Musings from Isaiah 40-45: Our only hope for egocentrism and self-sufficiency


I’ve been sitting in a SS class on Isaiah for the last 8 weeks. This week, we looked at Is. 44-45. One of the beauties of Isaiah is that he doesn’t mince words. In the same book, in the same chapter he points out our sin, God’s judgment and yet also points to God’s saving power. We’d prefer to focus on grace but Isaiah tells us we need both. Thus far in the book we get the truth: God is holy, we are not. Our trust in ourselves, in our leaders, in our ability to capture God have utterly failed. We are blind, dumb and no better (maybe worse) than the enemies of God.

And then we get to chapter 40. Here, we begin to get very clear images of God’s gracious acts along with more doses of the truth:

40:1-2: Comfort, comfort my people, says your God. Speak tenderly to Jerusalem and proclaim to her that her hard service has been completed, that her sin has been pain for, that she has received from the Lord’s hand double for all her sins

40:6f …All men are like grass…the grass withers…but the word of our God stands for ever.

And what is that word? Vs. 10f tells us that he comes in power, he tends his flock, carries them, and gently leads them. he will not grow tired or weary. Even though we grow weary, thosw who hope in him will walk and not faint.

In chapter 41 we again see God’s power. The islands see his power and tremble. What has he done with that power? He has chosen and not rejected a people. What are we to do? Not fear even though a war rages around. Can we not fear? Not really. But the Lord himself (v. 14) will help us.

In chapter 42, God will no longer stand idly by but will, like a woman in childbirth, cry out as he makes them trust only in Him. Yes, he handed deaf and dumb over to be plundered. But why? Chapter 43 gives the answer: because there is only one savior who redeems, only one who can be trusted to save. Though we pass through the waters, this savior is with us. Even in our punishment we are not abandoned. The whole Gospel is summed up in 43:11:

I, even I, am the Lord, and apart from me there is no savior.

So, for our sakes, we are sent to Babylon. Why? So we forget our former glories and recognize that only God provides the water and the food. While we would consider this punishment a sign of rejection and hatred, chapter 44 shows us God’s heart for holiness includes grace–even for foolish folk who try to find their comfort and safety in human things. He says, “Remember…I have made you, you are my servant; O Israel, I will not forget you. I have swept away your offenses like a cloud, your sins like the morning mist. Return to me, for I have redeemed you” (v. 21-22).

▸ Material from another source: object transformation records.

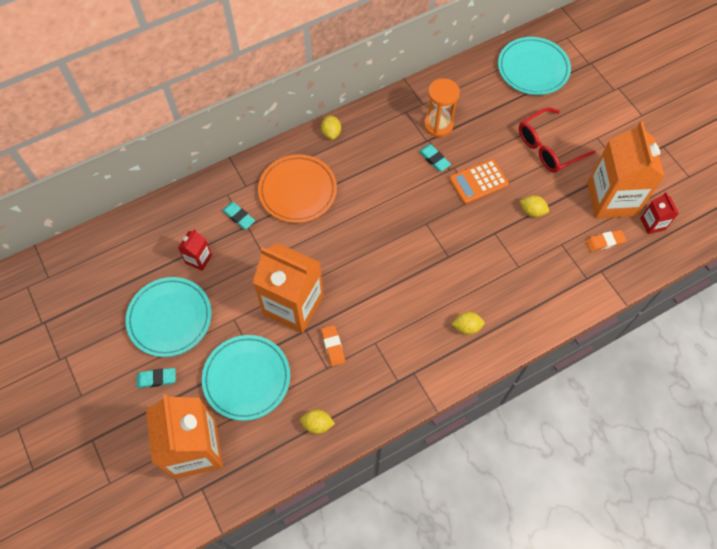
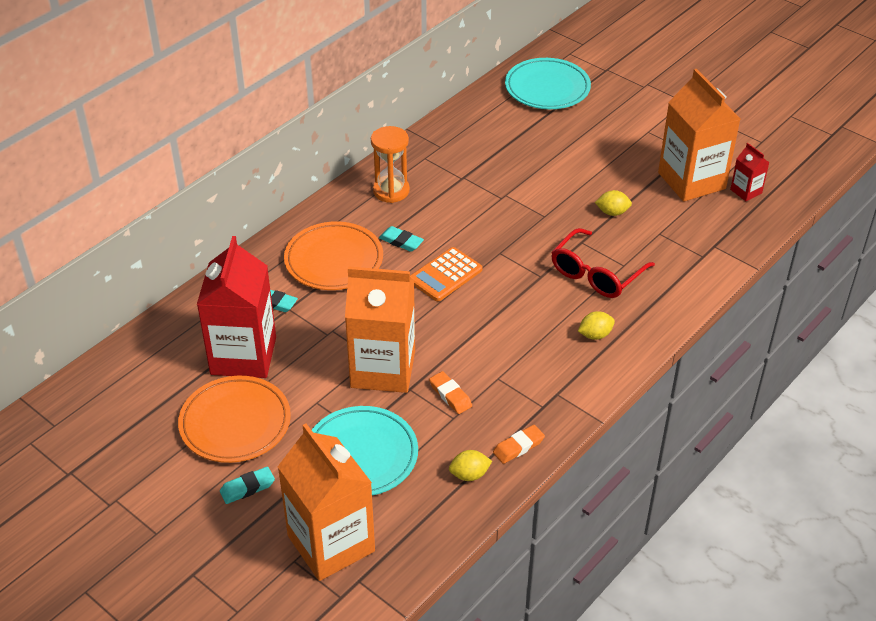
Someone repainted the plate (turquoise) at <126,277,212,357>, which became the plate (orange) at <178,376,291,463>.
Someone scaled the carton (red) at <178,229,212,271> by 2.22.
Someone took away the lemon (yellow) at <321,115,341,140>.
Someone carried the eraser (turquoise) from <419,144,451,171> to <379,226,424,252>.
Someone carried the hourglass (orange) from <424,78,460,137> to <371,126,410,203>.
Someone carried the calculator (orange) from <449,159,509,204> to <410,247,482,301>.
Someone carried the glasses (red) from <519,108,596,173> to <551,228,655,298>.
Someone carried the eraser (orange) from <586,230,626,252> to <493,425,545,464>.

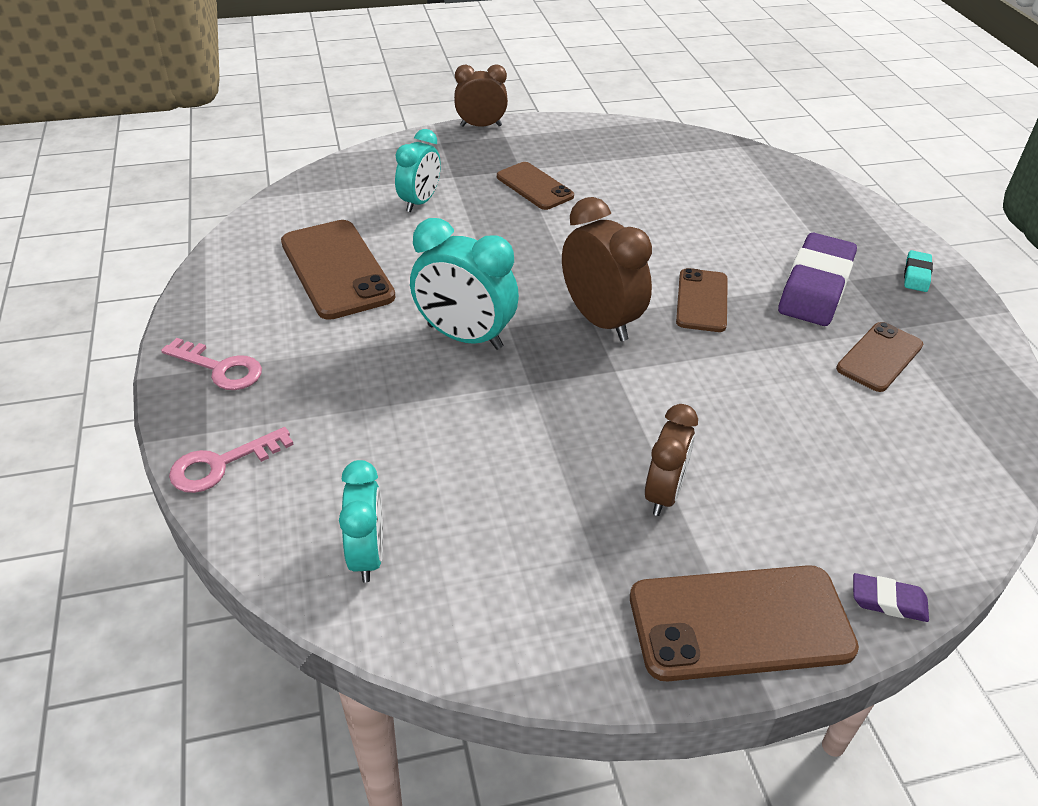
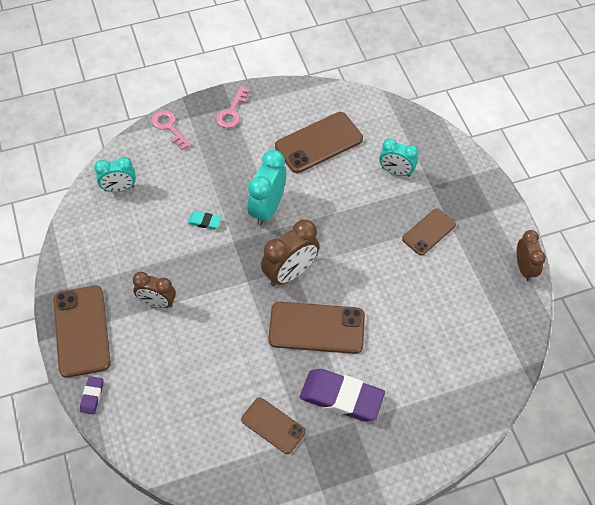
Someone carried the clock (brown) from <454,64,508,127> to <517,230,546,281>.
Someone scaled the phone (brown) at <676,268,728,332> by 1.63.
Someone carried the eraser (turquoise) from <904,250,933,292> to <188,211,222,230>.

Chapter 45 shows an amazing picture. God’s victory over sin is sure. He even uses pagans (Cyrus) for the sake of his people (notice even in the temple, they can take no pride in having been the one’s to build it). And at the end of the day our hope comes not from our ability to be righteous but in the Lord’s power to save: “They will say to me, ‘In the Lord alone are righteousness and strength.'” 

I encourage you to read these chapters (especially 44:8; 24-28; 45:1-25) to see where our redemption and hope come from. Avoid trying to apply each little verse but read it as it is: poetry. Look at the description of God’s people, of THE Servant, and of God himself. You will walk away with the overwhelming sense that God is holy, that he keeps his word, and that he is delivering us from ourselves for his own namesake. A good thing to read if you are downcast and worried about yourself. 

2 Comments

Filed under Biblical Reflection

2 responses to “Musings from Isaiah 40-45: Our only hope for egocentrism and self-sufficiency

  1. eclexia

    I love this section of Scripture. Isaiah 40 is one of my favorite chapters to read at Christmas. I love the picture of God coming to man in incredible power and incredible tenderness. And the rhetorical question, “How can you ask if God cares?” (I’m summarizing loosely as I don’t have the exact verses memorized) just seems the perfect prelude, full of expectancy, to read before the Gospel accounts of Immanuel, God with us, coming to earth as a baby. Thanks for reminding me of these chapters today.